La tribuna
Salvador Gutiérrez Solís
Un cuento de Navidad
La tribuna
Todas las navidades, cuando se hace la noche, recorro las calles de mi barrio y tomo fotografías y vídeos de todas aquellas viviendas que tienen sus ventanas, terrazas y fachadas con motivos navideños. Luces que se encienden y apagan, papanoeles y reyes magos escaladores, guirnaldas... sería muy larga la lista, tanto como la imaginación de los decoradores. Siento admiración por todas aquellas personas que comparten el calor y la luz de sus hogares con los que caminamos por las calles frías y oscuras. Me emociona ese compartir la alegría, los buenos deseos, con los demás. Una generosidad sin contabilidad, un préstamo sin intercambio. Una generosidad anónima y desinteresada. También existe en este mundo de cuentas e intereses.
Unos paseos que no solo realizo por disfrutar y admirar estas decoraciones externas navideñas. Busco una decoración concreta, obra de una persona concreta; Esperanza, es su nombre, según me contó una vecina. Una mujer, de unos sesenta años, canosa, de ojos muy redondos y abiertos, la descubrí una mañana de otoño, paseando junto a un hombre muy mayor, al que le costaba andar, y que evidenciaba tener problemas cognitivos. La mujer lo llevaba de la mano, con cariño, y a la vez que paseaban le iba explicando al hombre todo lo que se encontraban a su paso.
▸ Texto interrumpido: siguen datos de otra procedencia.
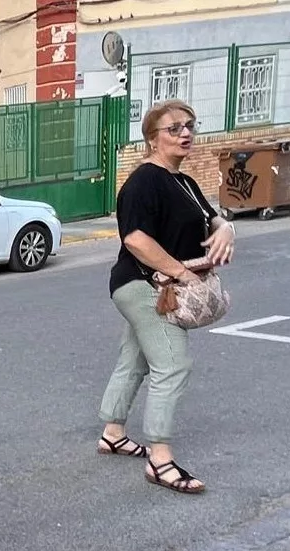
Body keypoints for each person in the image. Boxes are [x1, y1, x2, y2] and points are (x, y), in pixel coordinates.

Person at [97, 99, 234, 494]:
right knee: (173, 364)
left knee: (135, 358)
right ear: (152, 139)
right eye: (174, 128)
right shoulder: (145, 181)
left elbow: (212, 217)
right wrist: (183, 274)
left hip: (159, 284)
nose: (185, 133)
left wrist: (227, 228)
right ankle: (160, 459)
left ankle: (112, 433)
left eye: (189, 125)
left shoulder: (184, 181)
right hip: (147, 285)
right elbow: (135, 239)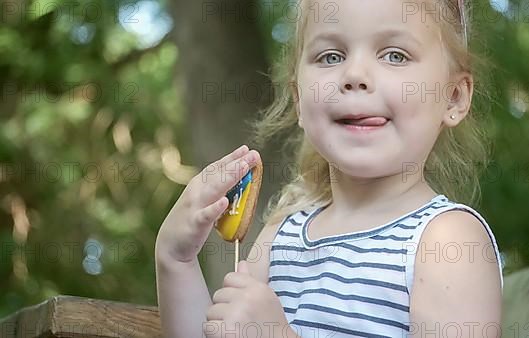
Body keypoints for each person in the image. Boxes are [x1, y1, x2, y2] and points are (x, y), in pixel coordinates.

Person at [155, 0, 504, 337]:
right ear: (299, 101)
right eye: (331, 56)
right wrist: (176, 261)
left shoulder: (447, 242)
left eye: (395, 55)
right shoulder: (282, 233)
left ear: (454, 97)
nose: (354, 75)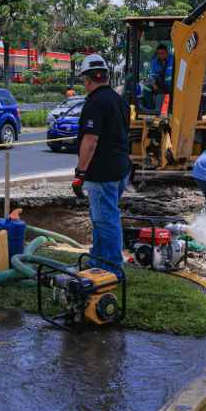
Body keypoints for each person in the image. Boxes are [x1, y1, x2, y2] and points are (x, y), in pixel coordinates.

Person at [70, 54, 131, 275]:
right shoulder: (120, 101)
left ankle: (113, 267)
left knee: (106, 220)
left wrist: (80, 173)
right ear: (106, 76)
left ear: (87, 80)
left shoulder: (94, 103)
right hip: (121, 169)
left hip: (102, 172)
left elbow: (90, 141)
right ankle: (98, 260)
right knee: (101, 217)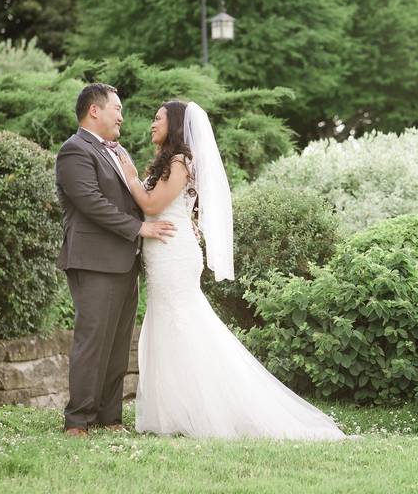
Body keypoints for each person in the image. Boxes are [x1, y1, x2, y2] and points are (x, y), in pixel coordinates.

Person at [117, 100, 345, 440]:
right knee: (168, 326)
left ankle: (206, 410)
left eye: (158, 119)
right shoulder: (171, 162)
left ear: (176, 125)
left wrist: (131, 176)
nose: (152, 124)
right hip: (164, 252)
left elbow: (152, 204)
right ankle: (174, 413)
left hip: (173, 255)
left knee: (183, 326)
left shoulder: (181, 161)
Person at [55, 83, 176, 438]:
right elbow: (91, 203)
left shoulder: (118, 151)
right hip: (93, 261)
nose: (122, 116)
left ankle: (110, 417)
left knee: (119, 343)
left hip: (126, 261)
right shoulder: (74, 150)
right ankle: (77, 420)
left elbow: (135, 195)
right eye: (117, 108)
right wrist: (139, 228)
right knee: (92, 340)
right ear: (95, 110)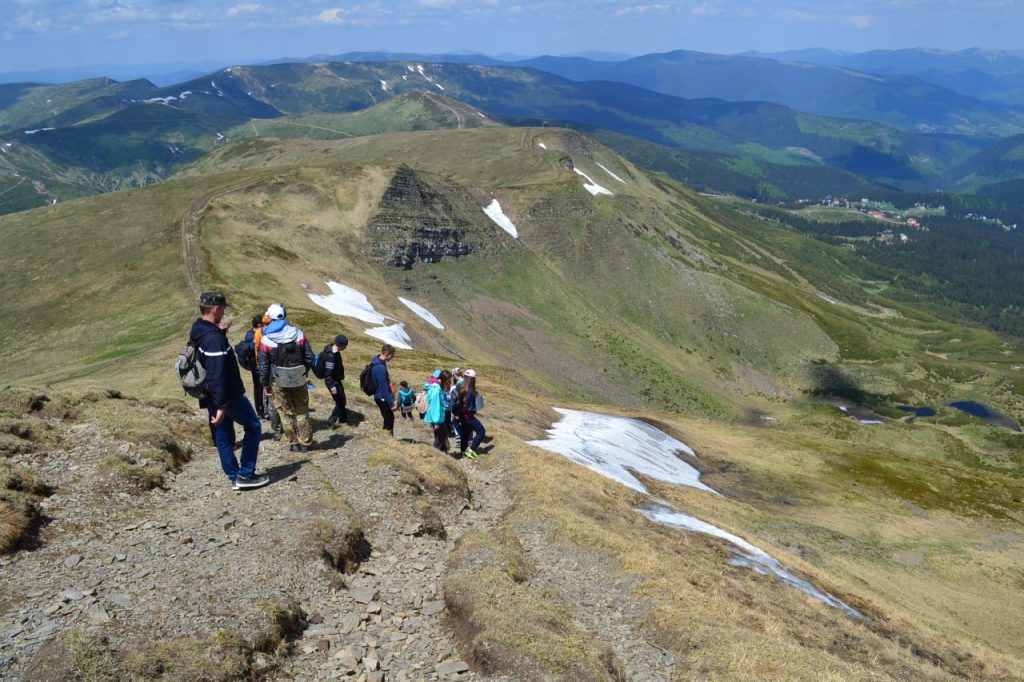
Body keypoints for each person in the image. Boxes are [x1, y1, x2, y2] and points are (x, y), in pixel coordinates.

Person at [189, 292, 268, 490]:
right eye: (223, 307)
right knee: (253, 427)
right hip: (226, 395)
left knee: (222, 434)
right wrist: (222, 406)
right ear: (216, 308)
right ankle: (245, 475)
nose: (224, 311)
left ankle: (234, 476)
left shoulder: (198, 329)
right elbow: (218, 374)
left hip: (211, 394)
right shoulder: (214, 339)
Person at [258, 303, 316, 452]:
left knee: (285, 412)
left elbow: (264, 367)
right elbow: (309, 357)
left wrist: (266, 384)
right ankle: (305, 442)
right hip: (299, 378)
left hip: (278, 380)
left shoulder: (266, 340)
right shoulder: (298, 334)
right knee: (302, 410)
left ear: (269, 318)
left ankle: (293, 442)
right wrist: (304, 372)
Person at [457, 369, 486, 459]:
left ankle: (462, 451)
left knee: (465, 434)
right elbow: (468, 407)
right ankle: (471, 450)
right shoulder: (470, 391)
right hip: (468, 416)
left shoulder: (461, 388)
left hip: (461, 416)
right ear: (473, 379)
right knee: (481, 431)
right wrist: (473, 411)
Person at [369, 344, 396, 436]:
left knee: (387, 417)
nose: (393, 357)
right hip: (381, 397)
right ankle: (387, 437)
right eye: (392, 355)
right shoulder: (381, 368)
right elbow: (383, 389)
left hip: (378, 395)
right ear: (387, 354)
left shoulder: (377, 361)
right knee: (389, 418)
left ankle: (385, 435)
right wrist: (391, 404)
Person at [322, 334, 348, 426]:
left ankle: (343, 419)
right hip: (333, 382)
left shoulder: (335, 351)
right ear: (341, 345)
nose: (346, 347)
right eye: (345, 345)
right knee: (341, 402)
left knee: (342, 400)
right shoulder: (331, 356)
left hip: (337, 380)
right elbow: (328, 374)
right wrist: (332, 386)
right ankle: (330, 422)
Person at [244, 314, 267, 420]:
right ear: (259, 325)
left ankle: (263, 409)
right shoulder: (251, 335)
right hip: (256, 366)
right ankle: (260, 410)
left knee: (263, 387)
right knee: (259, 388)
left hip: (261, 365)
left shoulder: (250, 334)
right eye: (263, 324)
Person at [422, 370, 451, 451]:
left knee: (439, 435)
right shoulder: (436, 392)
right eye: (448, 381)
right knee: (443, 434)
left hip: (439, 417)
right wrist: (435, 422)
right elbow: (434, 407)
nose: (449, 383)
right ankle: (435, 451)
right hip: (437, 418)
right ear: (443, 380)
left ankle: (441, 450)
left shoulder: (439, 389)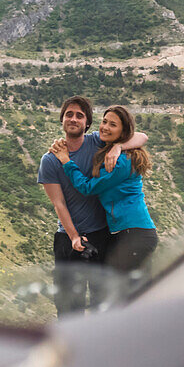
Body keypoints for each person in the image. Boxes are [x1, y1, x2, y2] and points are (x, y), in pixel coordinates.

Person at [37, 96, 147, 315]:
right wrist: (74, 236)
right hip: (68, 239)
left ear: (87, 123)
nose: (74, 119)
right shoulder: (50, 160)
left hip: (102, 236)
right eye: (69, 114)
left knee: (102, 302)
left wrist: (117, 147)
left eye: (80, 115)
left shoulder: (97, 141)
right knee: (69, 307)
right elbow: (58, 204)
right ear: (62, 119)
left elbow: (142, 136)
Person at [49, 105, 158, 283]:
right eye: (104, 121)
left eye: (113, 125)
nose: (105, 127)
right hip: (129, 232)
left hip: (134, 233)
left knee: (122, 290)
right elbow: (141, 137)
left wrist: (66, 161)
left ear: (123, 131)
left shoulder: (121, 162)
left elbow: (87, 188)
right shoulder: (113, 151)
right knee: (132, 291)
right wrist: (118, 145)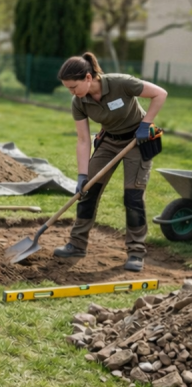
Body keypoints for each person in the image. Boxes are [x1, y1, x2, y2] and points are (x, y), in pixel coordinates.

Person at [54, 52, 168, 272]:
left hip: (137, 141)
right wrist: (82, 174)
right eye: (68, 88)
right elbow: (83, 139)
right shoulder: (79, 102)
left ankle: (136, 252)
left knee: (132, 197)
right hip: (109, 142)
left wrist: (146, 124)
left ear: (88, 77)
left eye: (73, 87)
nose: (72, 92)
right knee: (87, 191)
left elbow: (160, 94)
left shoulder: (121, 83)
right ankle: (77, 244)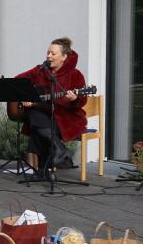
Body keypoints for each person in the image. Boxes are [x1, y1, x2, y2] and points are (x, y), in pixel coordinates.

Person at [14, 37, 88, 180]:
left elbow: (82, 101)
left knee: (37, 124)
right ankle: (58, 149)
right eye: (48, 52)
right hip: (45, 116)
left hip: (67, 118)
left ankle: (43, 171)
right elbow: (17, 80)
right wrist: (26, 96)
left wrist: (75, 99)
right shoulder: (40, 70)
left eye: (53, 54)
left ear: (64, 57)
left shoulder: (75, 74)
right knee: (35, 115)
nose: (48, 56)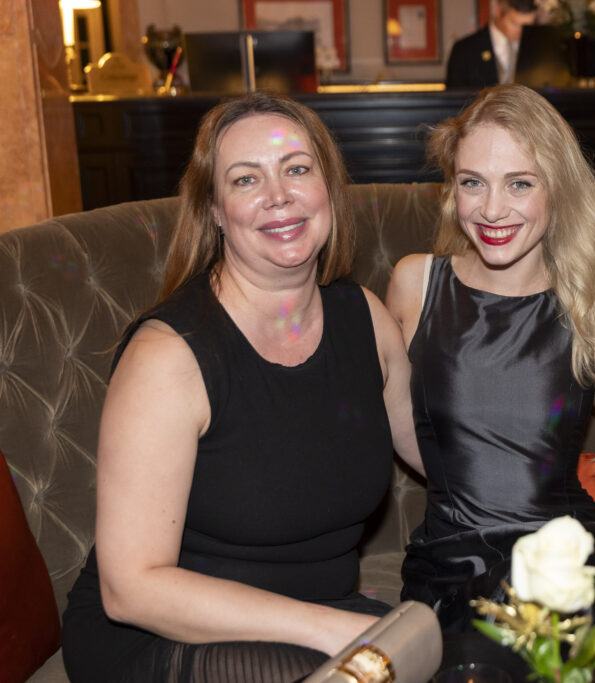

Es un árbol, un naranjo, toman el alimento de la tierra y también del sol, y cada año convierten esa comida en las naranjas que luego nos comemos, que no son estas, porque son amargas, pero sirven para hacer mermelada. Y lo mismo hacía con una papelera, con un coche o con un contenedor de la basura. Pasados unos días, volví a encontrarme la canosa señora, pero en esta ocasión empujaba el carrito de una mujer muy mayor, a la que también le explicaba todo lo que iban viendo en su paseo.
En los días siguientes, fiel a su itinerario, pude ver a la mujer de la mano de otras personas mayores y empujando otros carritos, por lo que entendí que no se trataban de familiares o amigos, sino que, posiblemente, se trataba de su trabajo. Un día de principios de la Navidad de aquel año, 2017 creo recordar, por casualidad la descubrí entrando en la que imaginé su casa. Muy cerca de donde vivo, pero lo que más me sorprendió era la decoración navideña de la fachada: un enorme corazón rojo, cuya luz parpadeaba. Desde ese día, busco ese corazón en las noches de Navidad, ya que me gustaría hablar con la mujer de pelo cano, de la que solo conozco su nombre, Esperanza.
En mi recorrido de esta noche me encuentro con un hombre en un carrito con el que la mujer solía pasear, pero empujado en esta ocasión por un hombre de unos cuarenta años, vestido con un uniforme de una residencia para personas mayores, Las Azaleas por nombre. Cuando le he preguntado por “su compañera, una mujer de pelo blanco”, me ha dicho que en la plantilla de la residencia no hay nadie con esas características. También me ha dicho que Las Azaleas está lejos, pero que cada Navidad tiene que darle “el capricho” al señor que ocupa el carrito de un paseo nocturno por mi barrio, desde que ingresó hace seis años. Justo los años que llevo buscando a la mujer canosa, qué casualidad.
Cuando lo miro, sus ojos se clavan en los míos, mientras con una mano se señala el corazón, y cierra y abre los dedos, como si estuviera parpadeando. Buscamos a la misma persona. Le pregunto al cuidador que si sabe el nombre de la anterior residencia de su paciente y me responde que una que está muy cerquita, pero que no recuerda el nombre. Google me indica Los Rosales, a apenas 400 metros. Nada más llegar, pregunto en la recepción por una trabajadora, de pelo blanco, que sacaba todos los días a los internos, a los que les explicaba lo que veían.
Mire, yo llevo aquí tres años, y no me suena nadie así, pero pregunte en la cocina, que Reme lleva mucho tiempo, y seguro que le dice algo. Comienzo a recorrer una larga galería, y a mitad de camino escucho algo que activa mi memoria: Esto es una revista, que se lee y se ve, y cuentan la vida de las personas más conocidas, explica una voz. Con disimulo, me acerco a una habitación con la puerta entornada, en la que veo a una mujer, con bata blanca, de espaldas. Pido permiso y entro en un pequeño dormitorio, donde encuentro a Esperanza, tumbada en la cama. Me mira sonriente y enrojecida, efecto de la luz del enorme corazón que parpadea sobre ella.